• 文書の抜粋:
---*---

多くの冠番組を抱え、その辛口な物言いで人気の芸人有吉弘行(ありよしひろいき)。2023年には紅白歌合戦の司会を担当するなど、現在は司会者としての活躍が中心となっている。
かつて彼は、猿岩石というお笑いコンビを結成、1996年、『進め!電波少年』という番組において、香港からロンドンまでのユーラシア大陸ヒッチハイクという過酷な企画にチャレンジした。
ヒッチハイクは大成功し、それによって猿岩石は一躍ブレークを果たしたものの、その過酷さによるつらい記憶ゆえか、有吉はヒッチハイク当時に着用していた衣類や履物を思い出の品として残すこともなく即処分したという。
のちに、ヒッチハイクを含め『電波少年』のヤラセ疑惑が強まったことにより猿岩石ブームは終息し、2007年の『アメトーーク』出演で再び大ブレークを果たした。
そんな彼が「二択どちらかならヒッチハイクを選ぶ」と断言したほどの経験があった。そのもう一方の選択というのが、大御所漫才コンビ、オール阪神巨人のオール巨人の弟子時代である。
オール巨人といえば、弟子に非常に厳しいことで有名だ。弟子に厳しいというのは珍しいことではないが、関西では弟子に厳しく自分に甘いという例が少なくはなかった。だがオール巨人の場合、弟子にも自分にも厳しいということで恐れられていた。
1992年、有吉はテレビ番組の企画によって高校在学中にオール巨人に弟子入りをする。この時、堀之内という人物と同時に弟子入りとなったために、両者は兄弟弟子という間柄となった。堀之内によれば、広島から引っ越してくるのに時間がかかってしまった有吉が弟弟子ということになったという。
オール巨人の弟子時代について、有吉は極度のプレッシャーからか、いつも失敗をしては叱責されていた。靴を左右逆にそろえたり、スーツをかけるハンガーを前後逆にしてしまったりといったことがあり、また、舞台を終えた師匠に渡すためのおしぼりは毎度自分の洗濯物と洗ってしまうため「臭い」と毎度怒られていたという。

---*---

• 課題 A:
下のエントリから、「kern」という文字列が入っている行をすべて集めてください。

---*---

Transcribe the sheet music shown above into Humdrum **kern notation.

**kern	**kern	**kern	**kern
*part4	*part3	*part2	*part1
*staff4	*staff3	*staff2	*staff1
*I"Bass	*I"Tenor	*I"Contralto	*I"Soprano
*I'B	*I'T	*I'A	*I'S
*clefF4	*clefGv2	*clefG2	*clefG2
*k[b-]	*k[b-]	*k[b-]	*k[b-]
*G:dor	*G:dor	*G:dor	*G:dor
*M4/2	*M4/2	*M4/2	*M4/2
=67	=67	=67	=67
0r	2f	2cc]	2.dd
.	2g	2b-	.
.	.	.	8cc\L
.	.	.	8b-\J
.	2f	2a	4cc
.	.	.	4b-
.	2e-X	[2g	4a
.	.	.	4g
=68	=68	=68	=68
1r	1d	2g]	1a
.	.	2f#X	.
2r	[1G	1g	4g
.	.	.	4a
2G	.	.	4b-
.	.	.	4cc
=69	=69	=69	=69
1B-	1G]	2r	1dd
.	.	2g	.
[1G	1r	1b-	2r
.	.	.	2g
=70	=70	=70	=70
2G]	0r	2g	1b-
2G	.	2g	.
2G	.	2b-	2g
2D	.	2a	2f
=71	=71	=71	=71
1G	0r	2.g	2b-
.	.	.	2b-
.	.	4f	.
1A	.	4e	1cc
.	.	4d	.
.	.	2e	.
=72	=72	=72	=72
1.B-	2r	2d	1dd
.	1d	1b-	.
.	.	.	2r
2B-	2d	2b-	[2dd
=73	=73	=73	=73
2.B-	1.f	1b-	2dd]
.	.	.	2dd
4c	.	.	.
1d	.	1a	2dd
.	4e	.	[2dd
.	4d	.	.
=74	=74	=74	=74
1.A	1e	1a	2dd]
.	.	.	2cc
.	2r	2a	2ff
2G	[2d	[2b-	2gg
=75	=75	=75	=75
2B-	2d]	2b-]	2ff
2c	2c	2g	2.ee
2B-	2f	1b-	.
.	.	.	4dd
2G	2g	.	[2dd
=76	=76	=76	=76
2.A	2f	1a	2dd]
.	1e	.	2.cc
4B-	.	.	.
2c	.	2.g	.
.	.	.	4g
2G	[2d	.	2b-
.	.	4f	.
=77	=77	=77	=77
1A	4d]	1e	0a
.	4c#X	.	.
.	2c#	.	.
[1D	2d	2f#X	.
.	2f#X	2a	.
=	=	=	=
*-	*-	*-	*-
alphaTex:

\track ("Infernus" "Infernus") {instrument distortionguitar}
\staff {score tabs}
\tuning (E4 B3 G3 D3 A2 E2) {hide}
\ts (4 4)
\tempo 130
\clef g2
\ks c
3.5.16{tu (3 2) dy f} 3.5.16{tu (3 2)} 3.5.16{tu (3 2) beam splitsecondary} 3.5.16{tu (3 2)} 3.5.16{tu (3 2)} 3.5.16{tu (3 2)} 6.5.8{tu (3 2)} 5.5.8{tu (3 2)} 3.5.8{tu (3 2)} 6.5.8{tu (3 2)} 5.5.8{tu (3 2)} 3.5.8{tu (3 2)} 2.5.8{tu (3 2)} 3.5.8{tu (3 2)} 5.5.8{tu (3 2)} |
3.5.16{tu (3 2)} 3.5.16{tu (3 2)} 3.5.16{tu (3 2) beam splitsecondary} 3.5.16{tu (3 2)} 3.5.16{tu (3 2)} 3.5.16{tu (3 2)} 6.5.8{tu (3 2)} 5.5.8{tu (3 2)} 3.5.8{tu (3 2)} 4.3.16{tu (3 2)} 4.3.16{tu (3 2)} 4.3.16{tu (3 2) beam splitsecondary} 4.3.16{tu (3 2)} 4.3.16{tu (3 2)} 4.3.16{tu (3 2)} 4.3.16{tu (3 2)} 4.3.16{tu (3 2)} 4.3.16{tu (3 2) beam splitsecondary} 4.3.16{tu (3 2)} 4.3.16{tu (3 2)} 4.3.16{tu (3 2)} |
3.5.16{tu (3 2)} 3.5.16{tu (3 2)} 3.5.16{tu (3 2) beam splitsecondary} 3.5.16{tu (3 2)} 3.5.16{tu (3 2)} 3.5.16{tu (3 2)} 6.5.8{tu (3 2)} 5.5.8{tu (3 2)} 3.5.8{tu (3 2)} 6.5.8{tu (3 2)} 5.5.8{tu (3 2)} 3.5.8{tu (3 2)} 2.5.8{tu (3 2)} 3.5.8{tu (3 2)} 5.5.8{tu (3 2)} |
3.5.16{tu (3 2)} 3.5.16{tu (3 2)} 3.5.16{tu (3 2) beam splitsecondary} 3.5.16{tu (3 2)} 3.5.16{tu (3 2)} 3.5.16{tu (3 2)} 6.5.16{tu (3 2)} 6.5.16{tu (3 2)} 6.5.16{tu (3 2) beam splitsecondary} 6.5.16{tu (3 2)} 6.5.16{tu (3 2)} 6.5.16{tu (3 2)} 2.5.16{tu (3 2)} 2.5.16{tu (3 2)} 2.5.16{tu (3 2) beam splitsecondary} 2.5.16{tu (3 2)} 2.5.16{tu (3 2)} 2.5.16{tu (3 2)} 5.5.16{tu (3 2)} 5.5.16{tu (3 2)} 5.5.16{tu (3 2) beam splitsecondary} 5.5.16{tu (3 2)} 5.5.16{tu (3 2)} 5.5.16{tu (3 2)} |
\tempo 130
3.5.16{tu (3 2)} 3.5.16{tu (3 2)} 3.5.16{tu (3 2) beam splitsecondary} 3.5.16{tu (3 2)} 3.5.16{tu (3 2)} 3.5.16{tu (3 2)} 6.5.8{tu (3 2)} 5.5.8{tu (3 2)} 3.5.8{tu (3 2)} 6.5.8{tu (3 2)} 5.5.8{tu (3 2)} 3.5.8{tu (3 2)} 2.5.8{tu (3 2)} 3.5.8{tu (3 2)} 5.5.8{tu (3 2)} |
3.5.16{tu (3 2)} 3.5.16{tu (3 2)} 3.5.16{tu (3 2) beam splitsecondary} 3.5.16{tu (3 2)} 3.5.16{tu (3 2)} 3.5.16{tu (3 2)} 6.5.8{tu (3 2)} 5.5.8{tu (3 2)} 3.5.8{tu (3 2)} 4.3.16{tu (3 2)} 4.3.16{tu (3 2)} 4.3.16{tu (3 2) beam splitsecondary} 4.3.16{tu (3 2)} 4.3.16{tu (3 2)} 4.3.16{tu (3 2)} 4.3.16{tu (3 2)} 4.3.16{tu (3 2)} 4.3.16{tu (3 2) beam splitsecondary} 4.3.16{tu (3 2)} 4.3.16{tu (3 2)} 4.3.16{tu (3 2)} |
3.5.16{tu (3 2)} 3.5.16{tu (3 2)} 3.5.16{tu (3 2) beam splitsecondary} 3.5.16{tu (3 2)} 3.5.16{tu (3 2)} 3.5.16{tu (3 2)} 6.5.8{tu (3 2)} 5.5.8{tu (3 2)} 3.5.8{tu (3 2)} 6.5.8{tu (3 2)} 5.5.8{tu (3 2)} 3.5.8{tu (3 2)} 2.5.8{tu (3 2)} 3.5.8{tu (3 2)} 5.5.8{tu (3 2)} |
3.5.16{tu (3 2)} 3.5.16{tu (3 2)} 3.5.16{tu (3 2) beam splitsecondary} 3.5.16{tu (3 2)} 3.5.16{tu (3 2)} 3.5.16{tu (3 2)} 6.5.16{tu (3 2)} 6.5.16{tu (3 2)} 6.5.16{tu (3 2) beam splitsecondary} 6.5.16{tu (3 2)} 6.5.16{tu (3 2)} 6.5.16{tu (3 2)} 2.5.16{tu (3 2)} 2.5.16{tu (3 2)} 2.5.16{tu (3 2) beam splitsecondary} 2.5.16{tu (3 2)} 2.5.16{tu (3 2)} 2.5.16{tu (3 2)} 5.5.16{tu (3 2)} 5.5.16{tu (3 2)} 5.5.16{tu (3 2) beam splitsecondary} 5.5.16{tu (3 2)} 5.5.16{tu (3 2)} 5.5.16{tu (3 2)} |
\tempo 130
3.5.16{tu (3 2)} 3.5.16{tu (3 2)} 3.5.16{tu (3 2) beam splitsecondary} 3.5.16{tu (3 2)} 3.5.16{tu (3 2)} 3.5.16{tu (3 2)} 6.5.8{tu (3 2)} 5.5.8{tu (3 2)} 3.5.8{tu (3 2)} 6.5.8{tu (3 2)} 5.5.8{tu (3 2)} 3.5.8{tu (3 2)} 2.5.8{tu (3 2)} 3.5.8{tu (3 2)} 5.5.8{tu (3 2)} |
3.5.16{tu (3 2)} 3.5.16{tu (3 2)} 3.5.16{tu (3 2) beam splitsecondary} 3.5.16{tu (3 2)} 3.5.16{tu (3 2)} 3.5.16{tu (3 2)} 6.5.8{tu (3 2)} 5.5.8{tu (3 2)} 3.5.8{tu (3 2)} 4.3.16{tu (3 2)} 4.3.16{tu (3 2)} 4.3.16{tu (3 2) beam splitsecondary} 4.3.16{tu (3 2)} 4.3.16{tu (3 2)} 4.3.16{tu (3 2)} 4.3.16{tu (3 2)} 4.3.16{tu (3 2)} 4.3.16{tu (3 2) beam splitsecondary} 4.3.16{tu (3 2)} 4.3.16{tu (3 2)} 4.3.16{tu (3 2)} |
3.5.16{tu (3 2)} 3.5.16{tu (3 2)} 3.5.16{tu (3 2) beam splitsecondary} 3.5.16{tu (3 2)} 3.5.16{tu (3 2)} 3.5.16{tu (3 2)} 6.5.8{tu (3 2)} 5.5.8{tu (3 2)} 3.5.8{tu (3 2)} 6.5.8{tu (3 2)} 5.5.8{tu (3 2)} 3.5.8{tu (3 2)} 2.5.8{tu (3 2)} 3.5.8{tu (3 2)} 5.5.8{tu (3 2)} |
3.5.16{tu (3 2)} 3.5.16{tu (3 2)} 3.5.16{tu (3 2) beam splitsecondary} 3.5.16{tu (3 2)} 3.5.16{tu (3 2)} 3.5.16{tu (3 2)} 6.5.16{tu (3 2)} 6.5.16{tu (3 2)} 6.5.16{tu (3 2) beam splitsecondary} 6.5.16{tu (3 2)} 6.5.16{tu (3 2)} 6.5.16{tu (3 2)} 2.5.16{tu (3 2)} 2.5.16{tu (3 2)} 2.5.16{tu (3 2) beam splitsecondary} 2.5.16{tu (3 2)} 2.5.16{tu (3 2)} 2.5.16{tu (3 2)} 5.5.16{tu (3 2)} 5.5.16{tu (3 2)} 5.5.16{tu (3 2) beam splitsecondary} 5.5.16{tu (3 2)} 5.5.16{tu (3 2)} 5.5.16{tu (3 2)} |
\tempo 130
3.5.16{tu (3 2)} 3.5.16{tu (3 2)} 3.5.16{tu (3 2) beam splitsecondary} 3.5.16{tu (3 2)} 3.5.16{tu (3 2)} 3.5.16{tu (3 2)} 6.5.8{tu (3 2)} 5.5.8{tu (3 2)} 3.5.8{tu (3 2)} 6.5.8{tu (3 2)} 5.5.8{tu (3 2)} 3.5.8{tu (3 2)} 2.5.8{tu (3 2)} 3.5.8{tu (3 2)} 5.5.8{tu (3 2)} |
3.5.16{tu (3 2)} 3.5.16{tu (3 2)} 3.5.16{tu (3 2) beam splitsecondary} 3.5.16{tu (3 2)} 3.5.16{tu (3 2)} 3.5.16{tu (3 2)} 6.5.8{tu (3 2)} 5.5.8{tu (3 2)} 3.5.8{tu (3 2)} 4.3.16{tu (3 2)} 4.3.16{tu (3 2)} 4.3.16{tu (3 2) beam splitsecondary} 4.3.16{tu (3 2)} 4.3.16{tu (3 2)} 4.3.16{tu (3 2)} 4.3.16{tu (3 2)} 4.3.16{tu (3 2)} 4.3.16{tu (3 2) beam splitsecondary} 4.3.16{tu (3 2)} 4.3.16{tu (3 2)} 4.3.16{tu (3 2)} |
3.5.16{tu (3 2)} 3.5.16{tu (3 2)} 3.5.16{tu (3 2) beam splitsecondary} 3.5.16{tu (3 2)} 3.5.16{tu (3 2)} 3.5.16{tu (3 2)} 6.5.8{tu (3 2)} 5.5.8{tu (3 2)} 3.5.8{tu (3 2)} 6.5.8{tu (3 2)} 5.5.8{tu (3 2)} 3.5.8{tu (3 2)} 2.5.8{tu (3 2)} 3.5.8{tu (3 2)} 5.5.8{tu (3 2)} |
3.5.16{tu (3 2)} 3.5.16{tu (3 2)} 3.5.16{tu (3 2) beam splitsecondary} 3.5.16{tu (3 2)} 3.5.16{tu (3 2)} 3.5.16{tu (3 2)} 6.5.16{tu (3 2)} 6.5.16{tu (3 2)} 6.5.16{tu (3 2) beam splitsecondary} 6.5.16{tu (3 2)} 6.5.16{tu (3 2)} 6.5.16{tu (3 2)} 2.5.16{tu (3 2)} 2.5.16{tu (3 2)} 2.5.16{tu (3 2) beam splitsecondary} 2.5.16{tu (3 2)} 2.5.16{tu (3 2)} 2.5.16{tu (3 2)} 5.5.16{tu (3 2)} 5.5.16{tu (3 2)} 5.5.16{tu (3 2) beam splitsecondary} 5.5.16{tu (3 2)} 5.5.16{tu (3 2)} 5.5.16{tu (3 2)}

---*---

• 課題 B:
上にある有吉弘行についての文章を、最後の文のあとから続けて書いてください。

• 出力 A:
Transcribe the sheet music shown above into Humdrum **kern notation.
**kern	**kern	**kern	**kern

• 出力 B:
さらには、運転免許もないのに「できる」と言ってしまい、ギアのR(リバース)を「Run」と勘違いして金網に激突したこともあったそうだ。「服、どれでも持って帰れ」と師匠から言われた際、一枚も持って帰らずに怒られたこともあったという。
こうしたことが重なり、有吉はオール巨人から「人の心が無い」「師匠のことが好きではない」という指摘をされ、後年には有吉本人も「気が利かない弟子だった」「ただただイライラさせてしまうやつだったと思う」と自身を振り返っている。
そうした中で事件が起こる。
ある時、彼は兄弟弟子と取っ組み合いの喧嘩をしてしまい、相手の前歯を折るなどの怪我を負わせてしまった。有吉によれば、いつも師匠から昼食代として1000円渡されていたのだが、ある料理屋でのレジが混在していたために堀之内が有吉に二人分の清算を頼んだという。後で支払うつもりであったようだが、有吉はこのことが不服だったようで、堀之内を人気のないところに連れ出し喧嘩に発展したという。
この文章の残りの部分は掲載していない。